BERLUSCONI BIPARTISAN, L'INIZIO DELLA FINE di Giovanni di Girgenti

Era prevedibile, era nelle cose, del resto già altre volte il gioco gli è riuscito: Berlusconi nel momento del suo massimo isolamento cerca la sortita dal bunker in cui si è rinchiuso lanciando l’esca a Bersani.
Nel recente  passato, subito dopo la fiducia ottenuta da Prodi e il primo strappo di Fini,  la lanciò (con successo) a Veltroni.
Oggi con la lettera al Corriere della Sera chiede a Bersani un patto bipartisan per la crescita.
E lo chiede all’indomani della proposta di D’Alema  di possibili elezioni anticipate per un governo costituente. ( Sia detto di passaggio: non aver chiesto prima del 14 dicembre elezioni anticipate, il non averle chieste nel momento stesso in cui maturava la separazione del gruppo di Fini e dunque al venir meno della maggioranza sancita dagli elettori, si conferma  un errore politico anche tattico dal momento che tale richiesta di per sé avrebbe favorito una maggiore disponibilità alla trattativa da parte delle forze al governo, come oggi sta avvenendo)
Dunque proposta bipartisan da parte dell’iperpartisan Berlusconi.
E’ una proposta smaccatamente tattica e intrisa di ammiccamenti corruttivi.
La può fare, nelle attuali condizioni, solamente qualcuno convinto in cuor suo che dall’altra parte ci siano persone senza principi e pronti a darsi al primo offerente.
Ma al netto di tali aspetti, non bisogna avere alcuna timore di affrontarla.
La prima cosa da dire è che finalmente Berlusconi riconosce l’impossibilità per il suo governo di mettere mani da solo  a provvedimenti di crescita. E’ quello che nelle settimane scorse e nei mesi scorsi hanno ripetuto Casini, Fini e Bersani senza trovare risposte da parte di Berlusconi che al contrario ha sempre ripetuto che senza Fini e Casini ( dei ‘comunisti’ neanche a parlarne) avrebbe potuto governare meglio. Adesso sostiene il contrario. Cosa è successo nel frattempo che lo ha spinto a cambiare idea?
Sul merito poi della proposta è veramente disarmante notare come l’unica cosa che riesca a tirare dal cilindro sia una qualche dismissione del patrimonio pubblico: nessun riferimento al nuovo welfare agli investimenti per la ricerca e la scuola, nessuna idea di giustizia sociale, nessun riferimento a tagli mirati e non lineari, nessuna specificazione del federalismo da costruire.
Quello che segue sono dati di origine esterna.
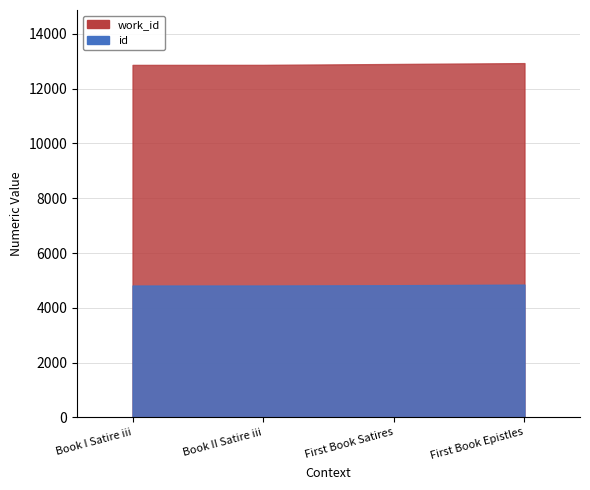

Which category has the highest value across all series?

First Book Epistles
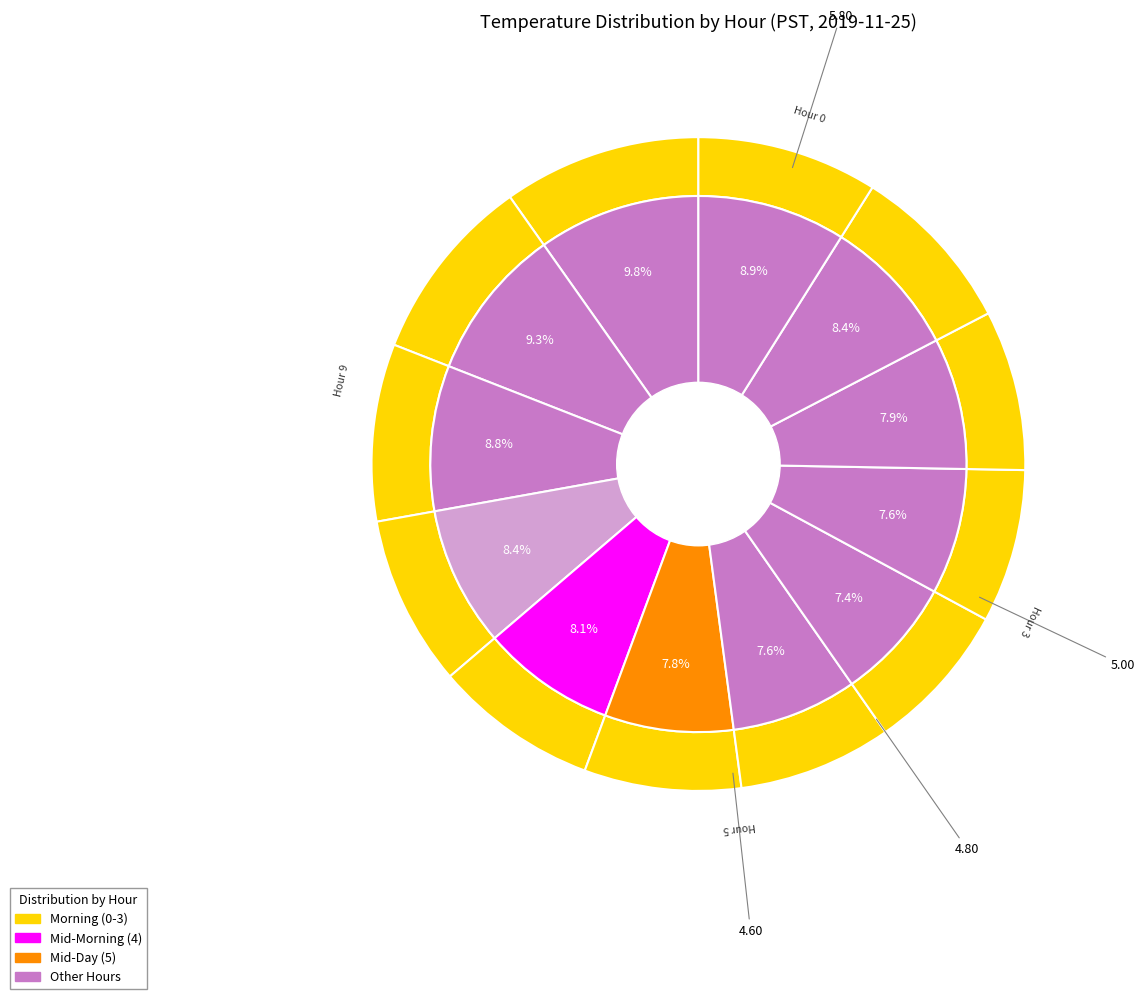

Is the sum of Hour 11 and Hour 4 greater than half?

No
Le cose sono due: o questo governo è in condizioni di varare un piano per la crescita e allora lo faccia e lo porti in parlamento; o non è in grado, come sembra dalla proposta di Berlusconi,  e allora si dimetta e si apra tra le forze politiche un confronto per definirlo e lanciarlo. Se non fa nessuna delle due cose, si vada allora alle elezioni politiche anticipate.